Oireachtas Joint and Select Committees

Thursday, 2 February 2017

Joint Oireachtas Committee on Finance, Public Expenditure and Reform, and Taoiseach

EU State Aid Rules - Investigation into Preferential Tax Rulings: Minister for Finance and Office of the Revenue Commissioners

9:30 am

Photo of Michael McGrathMichael McGrath (Cork South Central, Fianna Fail)
Link to this: Individually | In context | Oireachtas source

I welcome Mr. Cody and his colleagues from the Revenue. I appreciate the constraints he is working within but I want to focus initially on what is the nub of the case, as I read it and having read the Commission's overall decision. It goes back to the tax rulings, as it calls them, or the advance opinions, whereby the basis of deciding how much of the profits of Apple Sales International, ASI, and Apple Operations Europe, AOE, reside in the Irish branch and how much reside in head office. It set out in its decision the basis that was used so in the case of ASI, for example, the 1991 tax opinion was that the net profit allocated to ASI's Irish branch would be calculated as 12.5% of all branch operating costs, excluding material for resale. Similarly, in the case of AOE, the net profit attributable to the Irish branch would be calculated as 65% of that branch's operating expenses up to an annual amount and 20% of its operating expenses etc.

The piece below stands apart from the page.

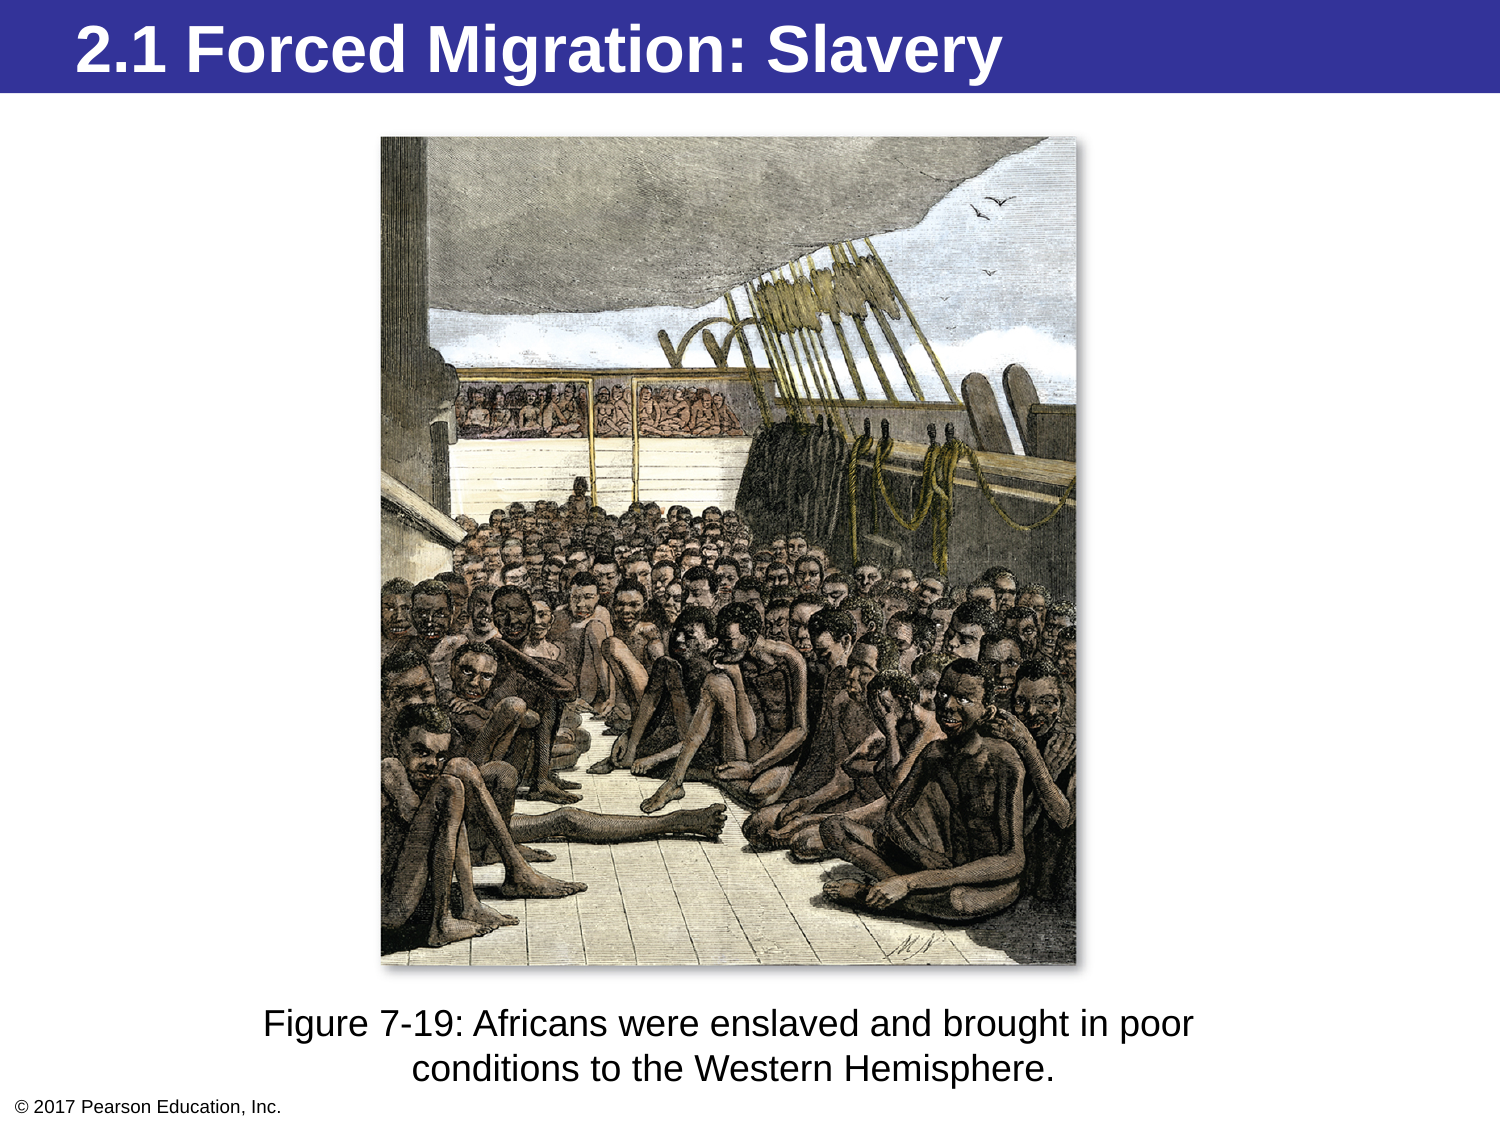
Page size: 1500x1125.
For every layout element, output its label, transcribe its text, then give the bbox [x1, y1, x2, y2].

text_box 2.1 Forced Migration: Slavery [0, 0, 1500, 94]
picture [364, 120, 1104, 992]
text_box Figure 7-19: Africans were enslaved and brought in poor conditions to the Western Hemisphere. [58, 991, 1409, 1097]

Can Mr. Cody clarify for us, and I do not expect him to go into the detail, if the Revenue used a defined methodology in calculating the attribution of profits between the Irish branch and the head office of those two companies, which were incorporated in Ireland but were not tax resident in Ireland? That is the key issue. Was there a defined methodology which Revenue used and which, by the way, would have been used consistently in respect of tax opinions with other multinational companies? Will Mr. Cody try to address that point within the constraints he mentioned?